Aはうなりに関する問題であった。うなりは昨年に続いて2年連続での出題である。問1はうなりの合成波を知らなくても、与えられた二つの波を重ねあわせて、振動のピークとゼロになる時間を見極めることができれば、適切なグラフを選択することができるが、振幅が2倍になることには注意が必要である。問2ではうなりの振動数と周期の定義をしっかりと把握しておくこと。

Bはジュール熱と電気抵抗に関する出題であった。問3は単純なジュール熱の計算で易しい。

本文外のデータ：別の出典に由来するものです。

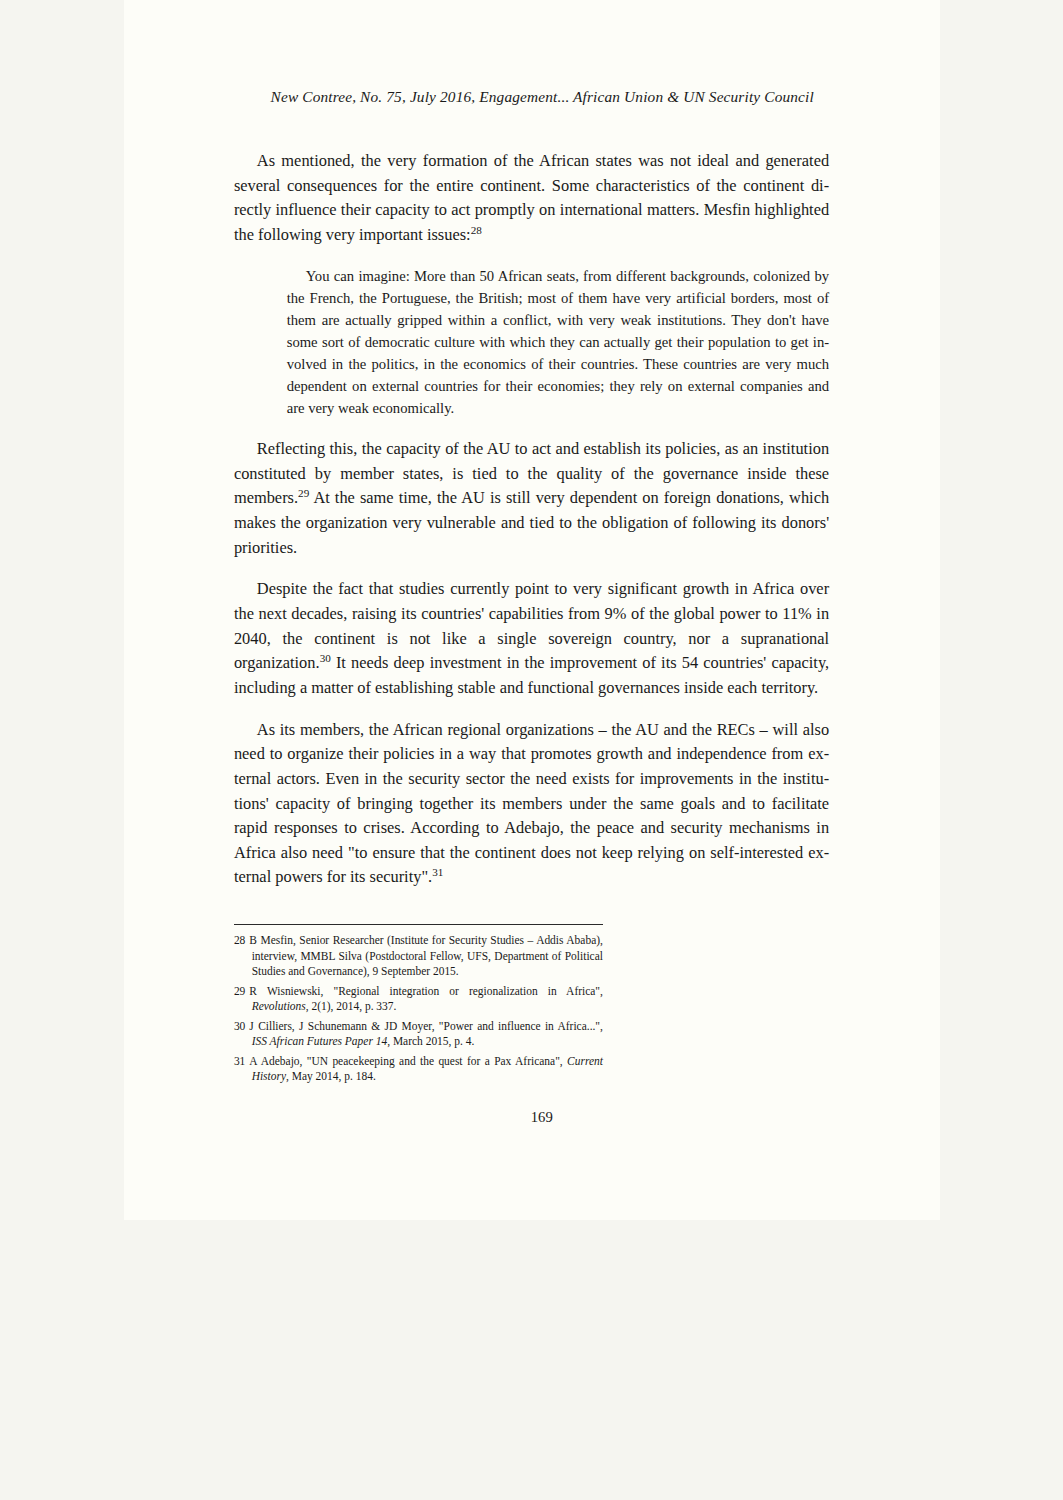New Contree, No. 75, July 2016, Engagement... African Union & UN Security Council
As mentioned, the very formation of the African states was not ideal and generated several consequences for the entire continent. Some characteristics of the continent directly influence their capacity to act promptly on international matters. Mesfin highlighted the following very important issues:28
You can imagine: More than 50 African seats, from different backgrounds, colonized by the French, the Portuguese, the British; most of them have very artificial borders, most of them are actually gripped within a conflict, with very weak institutions. They don't have some sort of democratic culture with which they can actually get their population to get involved in the politics, in the economics of their countries. These countries are very much dependent on external countries for their economies; they rely on external companies and are very weak economically.
Reflecting this, the capacity of the AU to act and establish its policies, as an institution constituted by member states, is tied to the quality of the governance inside these members.29 At the same time, the AU is still very dependent on foreign donations, which makes the organization very vulnerable and tied to the obligation of following its donors' priorities.
Despite the fact that studies currently point to very significant growth in Africa over the next decades, raising its countries' capabilities from 9% of the global power to 11% in 2040, the continent is not like a single sovereign country, nor a supranational organization.30 It needs deep investment in the improvement of its 54 countries' capacity, including a matter of establishing stable and functional governances inside each territory.
As its members, the African regional organizations – the AU and the RECs – will also need to organize their policies in a way that promotes growth and independence from external actors. Even in the security sector the need exists for improvements in the institutions' capacity of bringing together its members under the same goals and to facilitate rapid responses to crises. According to Adebajo, the peace and security mechanisms in Africa also need "to ensure that the continent does not keep relying on self-interested external powers for its security".31
28 B Mesfin, Senior Researcher (Institute for Security Studies – Addis Ababa), interview, MMBL Silva (Postdoctoral Fellow, UFS, Department of Political Studies and Governance), 9 September 2015.
29 R Wisniewski, "Regional integration or regionalization in Africa", Revolutions, 2(1), 2014, p. 337.
30 J Cilliers, J Schunemann & JD Moyer, "Power and influence in Africa...", ISS African Futures Paper 14, March 2015, p. 4.
31 A Adebajo, "UN peacekeeping and the quest for a Pax Africana", Current History, May 2014, p. 184.
169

一方、問4の抵抗値の計算は数値が煩雑なので落ち着いて計算しないとミスをしやすいが、問われていること自体は抵抗率、断面積、長さの比例・反比例関係である。

【第3問】力学

Aは鉛直投げ上げと水平投射に関する出題であった。鉛直投げ上げに関する出題は2016年に同様のテーマで出題されている。問1は最高点では小球の速度が0になることがポイント。問2は鉛直方向と水平方向に運動を分解して考えれば、鉛直投げ上げと等速直線運動の単純な合成であることに気付く。

Bは定滑車につるされたおもりに関する力のつりあいと等加速度運動に関する出題であった。問3では静止した状態での力のつりあい、問4では等加速度運動している状態での運動方程式を立式するが、両問とも物体BとCを質量2mの一つの物体とみることがポイントである。